By the end of September, there are supposed to be all new teachers desks and student desks, new white boards, and new printers in every classroom. It's pretty cool. After our final scheduling meeting, I walked to the dry cleaners to pick up my ironed shirts. For 15 CN 元 ($2.38 USD), I did not have high expectations. What I received was five beautifully ironed shirts, each bagged on a hangar. There is no way on this earth I could have done this myself to this degree of perfection of five shirts in one day. I have no idea how these were done, but this has to be the most well-spent $2.38 in my lifetime. I was so appreciative I wanted to hug the dry cleaner personally. Instead, I thanked the people so much, and I promised to bring them more business from all of my teacher colleagues. Then I decided to instead of walking straight home, I would take the long way by continuing on in that same direction (east) from the campus to the next big intersection. This took a while of walking. Eventually, I came to a very big street called Yong Ding Lu Road. I headed north and saw my first KFC in Beijing. I had to go in. If I had been hungrier, I would have immediately ordered up a bucket with mashed potatoes and gravy! Across the street, I saw my first DQ. I had to go in. They have a very interesting operation at the DQ / Orange Julius. Of course, they have two types of Juliuses (orange and pineapple). They have four types of blizzards (two of which involve green tea ice cream). They have amazing looking chocolate covered moon cakes. I did not stay for food, but I had an excellent time checking the places out.

Next, I then walked back west on Bei Tai Ping Road. Eventually, I came to our school-selected bank (China Construction Bank) and the Chao Shi Fa (CSF market). I entered the Chao Shi Fa to acquire items for my sack lunch on Thursday. I purchased: a half loaf of wheat bread, a nicely ripened pear, a box of Oreos with special cream (1/2 blueberry, 1/2 raspberry – two flavors in one bite), a small chocolate chocolate chip muffin cake, a two-serving package of Lays® Potato Chips (American Classic Flavor), and a bottle of sweet tea – similar to southern USA sweet tea with lemon flavor. I spent about 39 CN 元 ($6.90 USD) which is a lot more than I expected, but then again, the bread and cookies and chips are enough for more meals!

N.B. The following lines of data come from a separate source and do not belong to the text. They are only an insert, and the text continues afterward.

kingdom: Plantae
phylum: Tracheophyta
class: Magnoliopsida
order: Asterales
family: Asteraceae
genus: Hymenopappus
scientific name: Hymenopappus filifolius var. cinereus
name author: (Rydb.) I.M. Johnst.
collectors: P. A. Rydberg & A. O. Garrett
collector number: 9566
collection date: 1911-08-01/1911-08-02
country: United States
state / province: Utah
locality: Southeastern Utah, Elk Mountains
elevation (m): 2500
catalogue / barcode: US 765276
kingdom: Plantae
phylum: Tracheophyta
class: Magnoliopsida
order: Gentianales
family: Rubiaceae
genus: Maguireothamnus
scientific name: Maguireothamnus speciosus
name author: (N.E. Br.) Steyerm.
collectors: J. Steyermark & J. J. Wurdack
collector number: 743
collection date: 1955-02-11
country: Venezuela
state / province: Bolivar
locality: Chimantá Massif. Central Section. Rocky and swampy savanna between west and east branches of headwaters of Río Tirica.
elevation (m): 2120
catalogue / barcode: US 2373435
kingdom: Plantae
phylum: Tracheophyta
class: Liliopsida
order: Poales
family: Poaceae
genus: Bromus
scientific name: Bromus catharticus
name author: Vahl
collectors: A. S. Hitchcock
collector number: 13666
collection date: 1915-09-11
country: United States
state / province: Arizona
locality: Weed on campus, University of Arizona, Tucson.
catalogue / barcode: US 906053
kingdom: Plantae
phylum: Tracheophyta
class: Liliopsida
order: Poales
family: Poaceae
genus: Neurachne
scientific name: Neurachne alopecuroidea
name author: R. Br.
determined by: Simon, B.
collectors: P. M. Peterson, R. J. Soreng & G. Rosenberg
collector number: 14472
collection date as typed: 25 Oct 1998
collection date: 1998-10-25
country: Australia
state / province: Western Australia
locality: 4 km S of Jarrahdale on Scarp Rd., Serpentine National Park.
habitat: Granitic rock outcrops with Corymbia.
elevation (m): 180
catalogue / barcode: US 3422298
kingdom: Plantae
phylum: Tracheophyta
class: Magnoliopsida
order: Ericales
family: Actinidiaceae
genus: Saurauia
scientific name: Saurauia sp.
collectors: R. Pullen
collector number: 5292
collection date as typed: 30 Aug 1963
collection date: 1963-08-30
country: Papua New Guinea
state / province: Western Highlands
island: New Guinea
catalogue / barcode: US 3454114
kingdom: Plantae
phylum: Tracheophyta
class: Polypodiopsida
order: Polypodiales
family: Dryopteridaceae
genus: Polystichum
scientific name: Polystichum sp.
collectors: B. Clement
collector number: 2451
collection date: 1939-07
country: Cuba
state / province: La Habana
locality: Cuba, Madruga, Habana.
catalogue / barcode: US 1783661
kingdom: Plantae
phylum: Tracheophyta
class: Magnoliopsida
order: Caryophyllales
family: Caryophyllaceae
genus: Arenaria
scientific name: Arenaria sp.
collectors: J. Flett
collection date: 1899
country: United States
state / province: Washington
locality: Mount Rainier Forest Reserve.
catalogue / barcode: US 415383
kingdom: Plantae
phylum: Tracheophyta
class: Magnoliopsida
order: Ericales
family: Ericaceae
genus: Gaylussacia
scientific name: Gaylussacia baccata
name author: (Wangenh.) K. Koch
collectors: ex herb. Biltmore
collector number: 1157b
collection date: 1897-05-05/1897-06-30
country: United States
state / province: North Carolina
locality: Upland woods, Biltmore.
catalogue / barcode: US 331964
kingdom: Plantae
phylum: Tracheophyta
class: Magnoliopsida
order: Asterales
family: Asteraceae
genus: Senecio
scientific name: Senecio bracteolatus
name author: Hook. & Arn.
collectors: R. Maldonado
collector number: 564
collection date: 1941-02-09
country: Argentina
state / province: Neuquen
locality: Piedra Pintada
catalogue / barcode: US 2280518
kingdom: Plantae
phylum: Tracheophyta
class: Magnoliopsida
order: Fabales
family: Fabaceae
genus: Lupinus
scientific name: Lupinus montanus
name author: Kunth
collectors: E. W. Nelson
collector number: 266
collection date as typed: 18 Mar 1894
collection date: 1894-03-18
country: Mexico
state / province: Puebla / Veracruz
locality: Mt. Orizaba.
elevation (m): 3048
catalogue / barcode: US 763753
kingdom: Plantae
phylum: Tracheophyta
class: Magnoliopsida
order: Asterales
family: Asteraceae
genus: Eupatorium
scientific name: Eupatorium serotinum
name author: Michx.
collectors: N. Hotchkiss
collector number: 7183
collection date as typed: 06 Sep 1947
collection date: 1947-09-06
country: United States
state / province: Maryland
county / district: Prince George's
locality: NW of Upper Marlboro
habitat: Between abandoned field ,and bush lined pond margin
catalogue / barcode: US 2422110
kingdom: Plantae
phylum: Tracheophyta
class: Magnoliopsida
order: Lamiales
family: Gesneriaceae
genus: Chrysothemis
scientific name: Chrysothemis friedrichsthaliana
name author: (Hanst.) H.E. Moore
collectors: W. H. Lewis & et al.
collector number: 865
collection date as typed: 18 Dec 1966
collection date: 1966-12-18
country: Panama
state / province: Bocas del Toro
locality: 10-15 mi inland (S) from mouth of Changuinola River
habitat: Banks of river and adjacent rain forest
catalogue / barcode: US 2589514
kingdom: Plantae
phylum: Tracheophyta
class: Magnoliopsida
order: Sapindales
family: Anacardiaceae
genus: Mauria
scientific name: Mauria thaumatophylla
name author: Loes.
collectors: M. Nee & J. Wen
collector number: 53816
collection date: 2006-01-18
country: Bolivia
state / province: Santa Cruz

Note: I forgot I wanted to make a note of something about grocery stores, or should I say, eggs, in 中國 / Zhōngguó. At least in this region of Beijing, they do not refrigerate eggs. It's not like they do not refrigerate them sometimes, or for periods of time, or they don't have the ability or knowledge of how to do so, obviously. It is because they know what I have been saying for years and years and years, that eggs do not need to be refrigerated. They do not rot or spoil due to a lack of refrigeration. In fact, they only spoil if cracked. Either way, you will know because of the odor or appearance that the egg cracked. It is probably safest just to throw cracked eggs away anyway refrigerated or not. Finally, I was vindicated in my beliefs by an entire country!

Then I walked back to my flat in Qin Shan Shui.

I do not know if it was the long walk carrying my back pack and my ironed shirts, jet lag, dehydration, or some combination, but I wanted to go right to sleep. I readied myself and my bed and complied. I awoke at about 10 pm to find I had left the lights on. I got myself a little better organized for the morning, made sure the wake up alarms were adjusted for the earlier start time of 8 am, and selected my outfit for the opening of school faculty panoramic photo that would be taken the next morning. Then I climbed back into bed and went to sleep soundly.